How Do Infrared Quartz Heaters Work?
Issue Time:2011-10-10
Most heaters work by directly heating the air. Central air furnaces, steam radiators and many portable heaters either directly blow warm air into the room or warm the infrared coating them and let convection currents move the air around. Infrared heaters are different. Instead of heating the air, they warm the objects in the room directly.
Quartz infrared heaters are driven by an electrical element--usually a tungsten wire--inside of a clear tube made out of quartz crystal. A powerful electric current flows into the wire, heating it up. The quartz crystal traps the heat inside, getting the element even hotter. As the wire gets hotter, it begins to emit a large amount of infrared coating.
Infrared light is light with too long a wavelength for people to see. People and objects at room temperature emit infrared light, but infrared heaters emit a lot more of it. When this infrared light strikes an object, the object absorbs some of its energy.

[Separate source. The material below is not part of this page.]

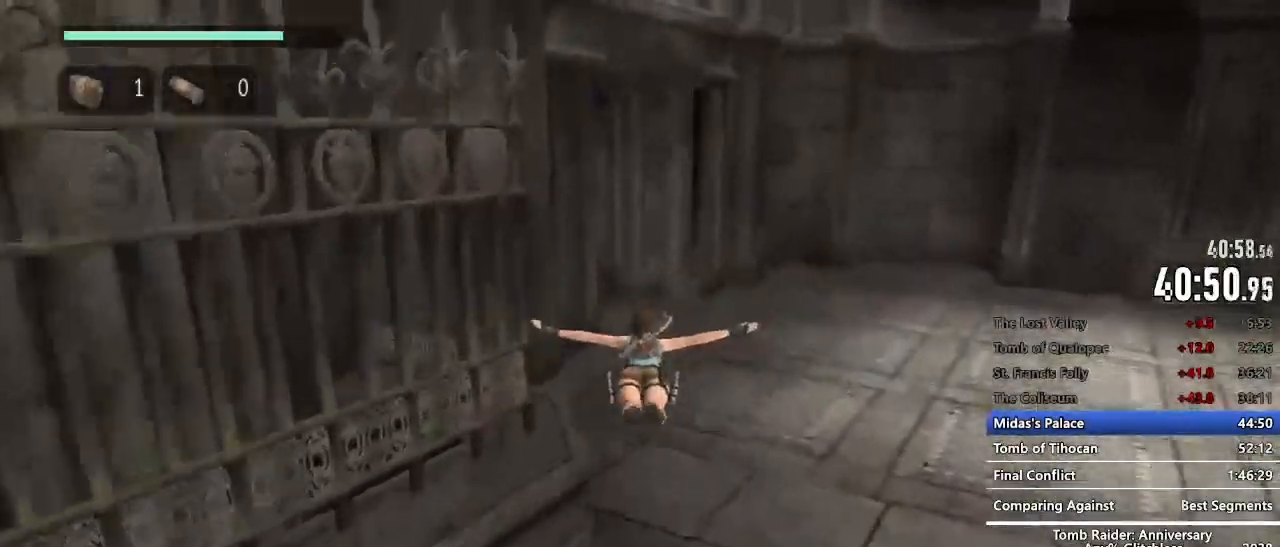
{"keys": ["z"], "mouse": [], "events": []}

Like visible light, infrared will pass right through air, but will heat people, chairs and most other things with which it comes into contact.
Because infrared heaters heat objects directly, they are useful for drafty and poorly insulated areas. Infrared heaters often have a infrared coating on the back which allows them to be focused in one particular direction. They can be used in environments where a normal heater would be useless. For example, infrared heaters are sometimes used on outdoor patios to keep people warm in cold weather.